Considering the average price of oil in the 2nd quarter, no one should be surprised that Exxon had stellar results, in spite of earning 54% less on refining and marketing and a third less on chemicals than they did last year at the same time. Allocated over the 26 billion gallons of petroleum products they sold around the world in the quarter, these profits equate to an average of 45¢ per gallon, with 87% coming from finding and producing the oil that went into making those products. It's not unreasonable for consumers paying roughly $4 per gallon to grouse about that, though it does say something about our current national mood that the media chooses to highlight that reaction, rather than someone seeing the results enjoyed by Exxon's shareholders and wanting a piece of the action, no matter how small. But whatever the US oil companies, including Chevron, ConocoPhillips, Marathon, and numerous others make, at least most of their profits get recycled into the US economy, in the form of new investments and the savings and spending of the millions of us who collect their dividends, directly or indirectly. The same can't be said for the profits of Saudi Aramco, the National Iranian Oil Co. (NIOC), Kuwait Petroleum Co., PdVSA, Rosneft, and so on.

Consider NIOC, the second-largest producer among national oil companies, at 4.15 million barrels per day, about 60% of which is exported.
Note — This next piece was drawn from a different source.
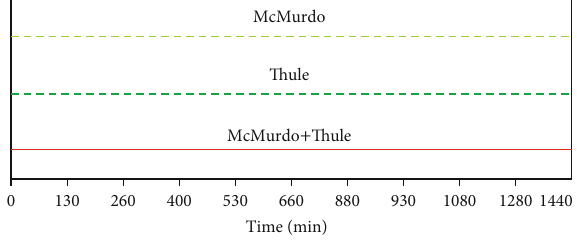
Figure 18: Sample 1: the amount of communications in one day for 6 COF satellites.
Iran is a relatively low-cost producer, though probably not as low as Saudi Arabia. If their total costs per barrel averaged more than $15 per barrel, I'd be surprised. So at an average price for Iranian Heavy for 2Q08 of $113.85/bbl., that works out to a quarterly gross profit just on exports in the neighborhood of $22 billion, excluding NIOC's earnings from domestic sales, refining and its substantial production of natural gas. Those might add another $10 billion to the total. Lop off a billion or so for overhead, and NIOC is probably reporting to its sole shareholder second-quarter results north of $30 billion. That'll buy a few centrifuges.
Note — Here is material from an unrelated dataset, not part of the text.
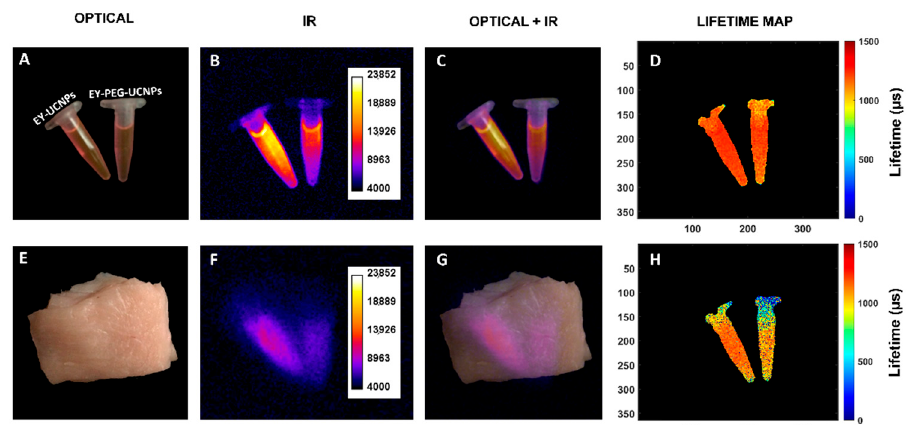
Figure 7. Intensity and lifetime fluorescence images of 1 mg/mL dispersions of EY-UCNPs and EY-PEG-UCNPs. First row: Visible image ( A ), NIR image ( B ), overlap between the optical and IR images ( C ) and lifetime maps ( D ) of EY-UCNPs and EY-PEG-UCNPs. Second row: visible image ( E ), NIR image ( F ), overlap between the optical and IR images ( G ) and lifetime maps ( H ) of EY-UCNPs and EY-PEG-UCNPs microtubes covered by 8 mm of chicken tissue.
So go ahead and grumble about big US oil companies making record profits, while we pay near-record prices at the pump. But don't forget that we import 12 million barrels per day of oil and petroleum products, for which each and every quarter we must send roughly $135 billion outside the country, at current prices. Mr. Pickens is right to bemoan this enormous and unsustainable transfer of wealth. In that context, a smart national energy policy would not bog down in trying to choose among expanded drilling, conservation, and renewable energy, as though these were mutually exclusive options; it would pursue all of them, vigorously, and without vilifying companies for wanting to produce more energy here in the US.